#### Provided passage:
START
3.2. Crystallization Phase Analysis of TiNi Films on Different Substrates

Figure 13 shows the XRD phase diagram of the unannealed specimen, Specimen 1, and Specimen 2 at room temperature. The crystallization of TiNi was assessed based on the generation of the diffraction peak.
The reaction phase and full width at half maximum (FWHM) produced by the annealing process were analyzed by JCPDS card number and X’Pert High Score Plus software(Malvern Instruments Ltd., Worcestershire, UK).

3.2.1. Crystallographic Analysis of the Unannealed TiNi Specimen

In the unannealed specimen phase diagram (see Figure 13a), it can be seen that there was a broad diffraction peak around 2θ of about 42°, which is the XRD characteristic of the amorphous TiNi. Therefore, SMA was not present in the unannealed TiNi specimen at normal temperature.

3.2.2. Crystallographic Analysis of Specimen 1

The coated TiNi specimen heated at 430 °C had a significant diffraction peak around 2θ of about 42.6°, indicating that the film was crystallized, and that the crystal structure of the Ti40Ni60 film was complete. The crystal structure corresponding to this angle had a lattice constant of approximately 2.99 Å cubic crystal, corresponding to the (110) crystallographic direction of the B2 austenite phase. It can be judged that it mainly retained the high temperature austenite at normal temperature, indicating that there should be no shape memory effect caused by the change in the phase of the granules in the field during the heating process. Miyazaki et al. [13] found that the annealed crystalline TiNi film usually has a strong structure of austenite B2 phase (110). At room temperature, the (200) and (022) peaks of martensite are dominant. In addition, many diffraction peaks were found at 2θ of about 44° in the vicinity, which could be a precipitation phase such as Ti3Ni4 and TiNi3. This indicates that the Ni content of the film might be high, thus resulting in B2 of TiNi as the first crystal phase. Furthermore, the appearance of Ti-Ni-Si, the ternary phase of Ti-Si-N and Ni-Si-N, and the binary phases of Ti-Si and Ni-Si were not found, indicating that the SiNx layer had a good diffusion barrier effect.
END
#### Dataset extract:
START
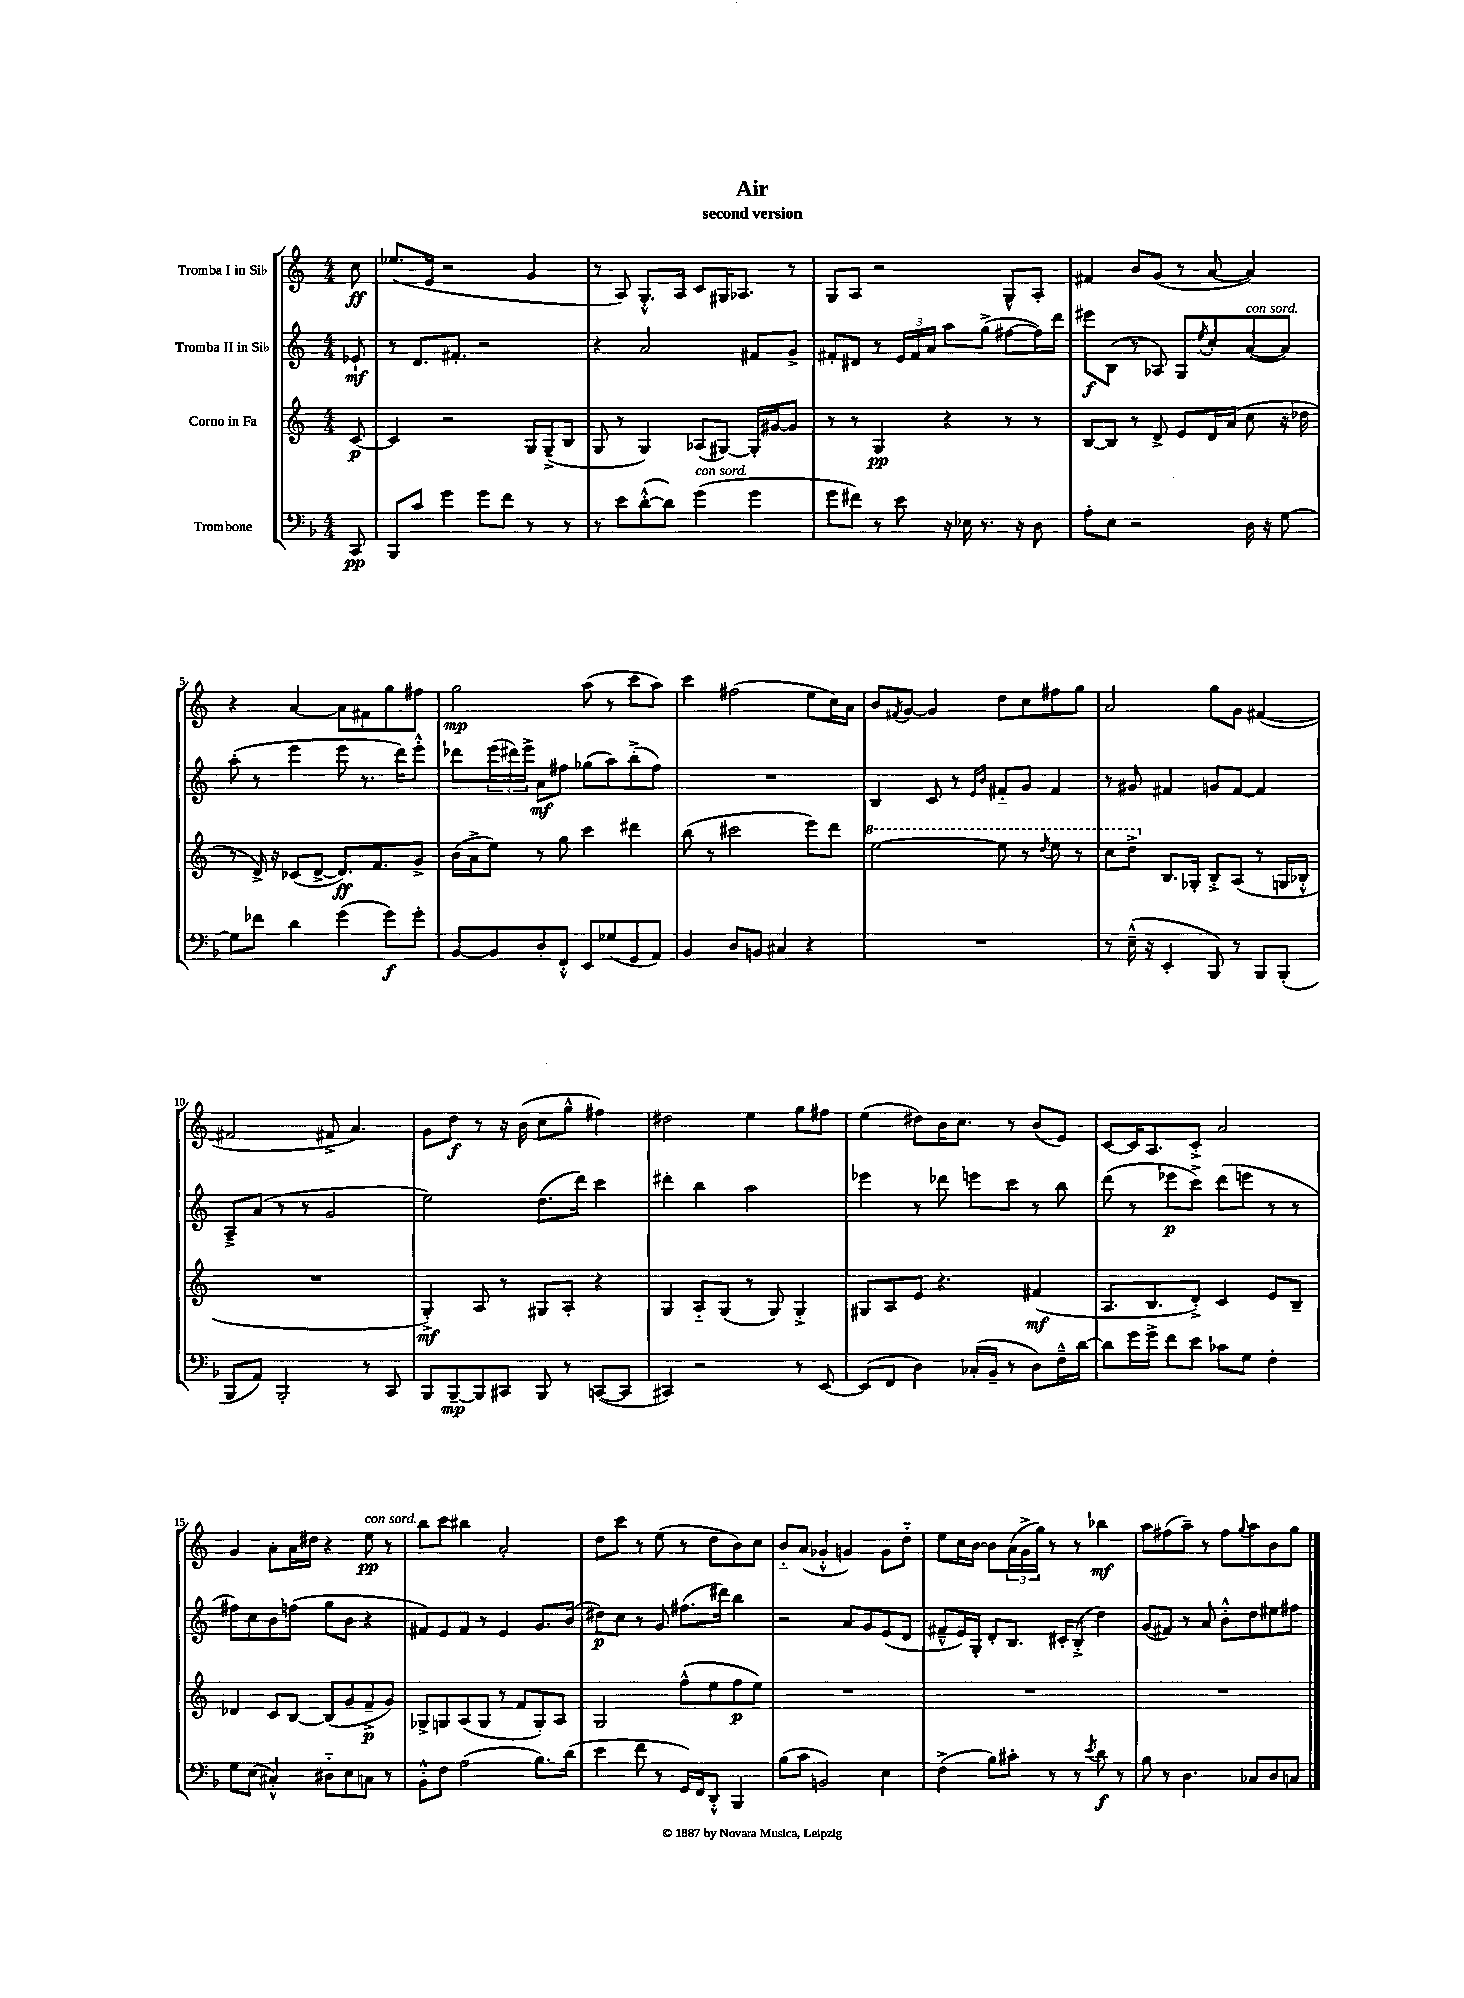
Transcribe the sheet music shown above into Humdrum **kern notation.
END
#### Objectives:
• A. In the TiNi film passage, what lattice constant is given for the crystal structure at about 42.6°?
• B. From the TiNi film passage, write out the text from "Figure 13 shows" up to and including "at normal temperature.".

#### Results by task:
• A. Approximately 2.99 Å, for a cubic crystal.

• B.
Figure 13 shows the XRD phase diagram of the unannealed specimen, Specimen 1, and Specimen 2 at room temperature. The crystallization of TiNi was assessed based on the generation of the diffraction peak.
The reaction phase and full width at half maximum (FWHM) produced by the annealing process were analyzed by JCPDS card number and X’Pert High Score Plus software(Malvern Instruments Ltd., Worcestershire, UK).

3.2.1. Crystallographic Analysis of the Unannealed TiNi Specimen

In the unannealed specimen phase diagram (see Figure 13a), it can be seen that there was a broad diffraction peak around 2θ of about 42°, which is the XRD characteristic of the amorphous TiNi. Therefore, SMA was not present in the unannealed TiNi specimen at normal temperature.